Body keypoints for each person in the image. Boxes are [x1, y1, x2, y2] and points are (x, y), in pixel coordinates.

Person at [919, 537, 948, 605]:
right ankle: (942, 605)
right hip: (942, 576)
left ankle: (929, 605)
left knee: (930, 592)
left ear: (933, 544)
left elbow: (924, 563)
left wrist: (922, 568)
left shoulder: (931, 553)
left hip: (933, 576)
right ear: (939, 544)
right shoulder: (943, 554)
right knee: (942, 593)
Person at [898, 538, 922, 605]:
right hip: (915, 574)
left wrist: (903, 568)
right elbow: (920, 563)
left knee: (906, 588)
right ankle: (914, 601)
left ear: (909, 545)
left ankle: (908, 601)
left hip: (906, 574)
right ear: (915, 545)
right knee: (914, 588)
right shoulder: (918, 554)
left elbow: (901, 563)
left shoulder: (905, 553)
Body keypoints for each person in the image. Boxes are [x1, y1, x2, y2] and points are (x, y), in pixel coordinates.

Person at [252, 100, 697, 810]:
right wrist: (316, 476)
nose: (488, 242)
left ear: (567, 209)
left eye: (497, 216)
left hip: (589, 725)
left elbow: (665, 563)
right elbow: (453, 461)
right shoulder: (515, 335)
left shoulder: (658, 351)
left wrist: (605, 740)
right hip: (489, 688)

##############################

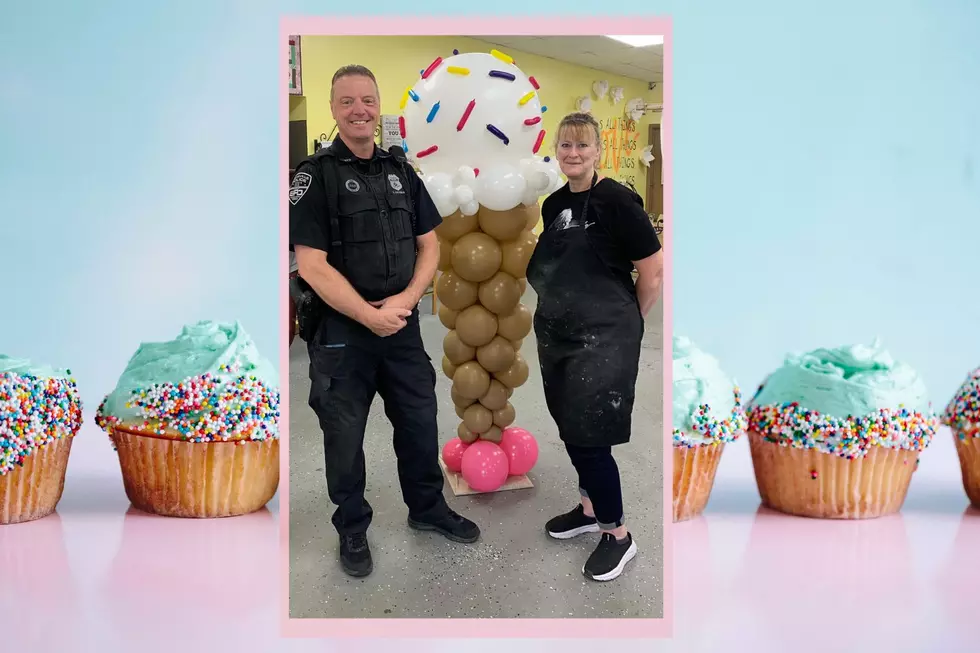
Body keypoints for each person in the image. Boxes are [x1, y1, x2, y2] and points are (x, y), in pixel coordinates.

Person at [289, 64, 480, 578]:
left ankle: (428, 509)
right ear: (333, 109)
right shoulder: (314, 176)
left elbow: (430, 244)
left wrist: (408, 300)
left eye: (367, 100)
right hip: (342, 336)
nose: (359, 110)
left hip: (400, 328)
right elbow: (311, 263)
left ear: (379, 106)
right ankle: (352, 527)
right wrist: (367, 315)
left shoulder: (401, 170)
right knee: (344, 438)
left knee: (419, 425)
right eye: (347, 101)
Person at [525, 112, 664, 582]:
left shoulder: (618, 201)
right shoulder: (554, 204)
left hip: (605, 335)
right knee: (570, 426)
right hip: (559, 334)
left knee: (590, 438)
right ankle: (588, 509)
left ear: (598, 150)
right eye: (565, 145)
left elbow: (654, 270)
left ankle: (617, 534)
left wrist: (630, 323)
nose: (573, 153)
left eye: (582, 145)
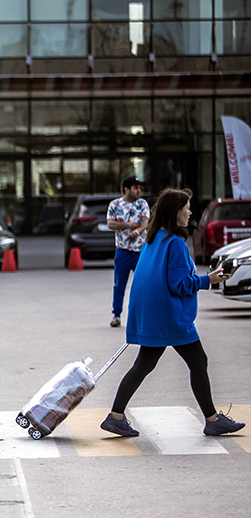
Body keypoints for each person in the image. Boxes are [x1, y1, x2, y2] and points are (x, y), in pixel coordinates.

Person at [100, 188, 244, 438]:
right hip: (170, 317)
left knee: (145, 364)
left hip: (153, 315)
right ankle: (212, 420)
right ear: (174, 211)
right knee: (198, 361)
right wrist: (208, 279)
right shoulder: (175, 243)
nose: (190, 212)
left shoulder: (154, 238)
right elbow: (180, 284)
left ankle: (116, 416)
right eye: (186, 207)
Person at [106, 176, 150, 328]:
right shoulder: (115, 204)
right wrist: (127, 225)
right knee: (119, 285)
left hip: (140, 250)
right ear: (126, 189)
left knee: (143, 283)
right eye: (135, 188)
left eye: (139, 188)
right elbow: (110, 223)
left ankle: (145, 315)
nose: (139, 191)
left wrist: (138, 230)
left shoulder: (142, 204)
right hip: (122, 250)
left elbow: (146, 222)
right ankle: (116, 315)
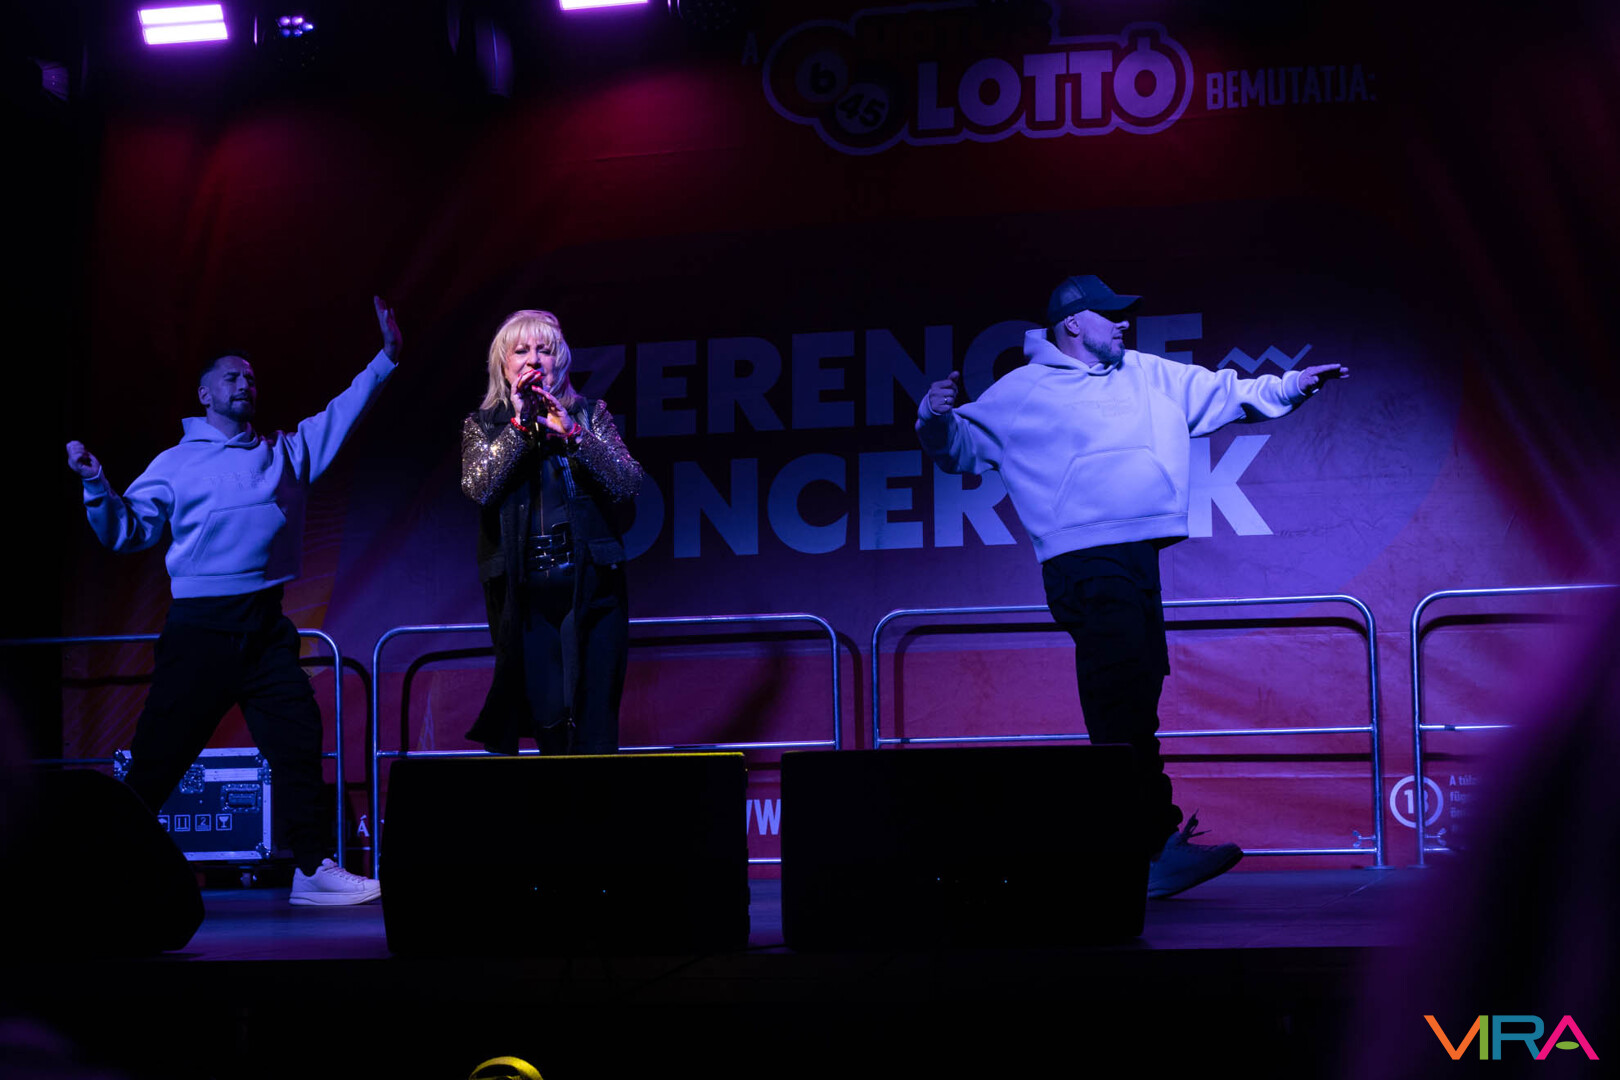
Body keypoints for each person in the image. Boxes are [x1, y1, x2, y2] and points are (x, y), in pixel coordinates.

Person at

##############################

* _EXERCISE DETAILS_:
Working through the data above, find every line holding "ankle" and copy it.

* _EXERCISE RESPONSE_:
right ankle: (942, 605)
left ankle: (929, 605)
right ankle: (914, 601)
left ankle: (908, 601)
left ankle: (428, 509)
right ankle: (352, 527)
right ankle: (588, 509)
left ankle: (617, 534)
right ankle: (212, 420)
left ankle: (116, 416)
left ankle: (145, 315)
right ankle: (116, 315)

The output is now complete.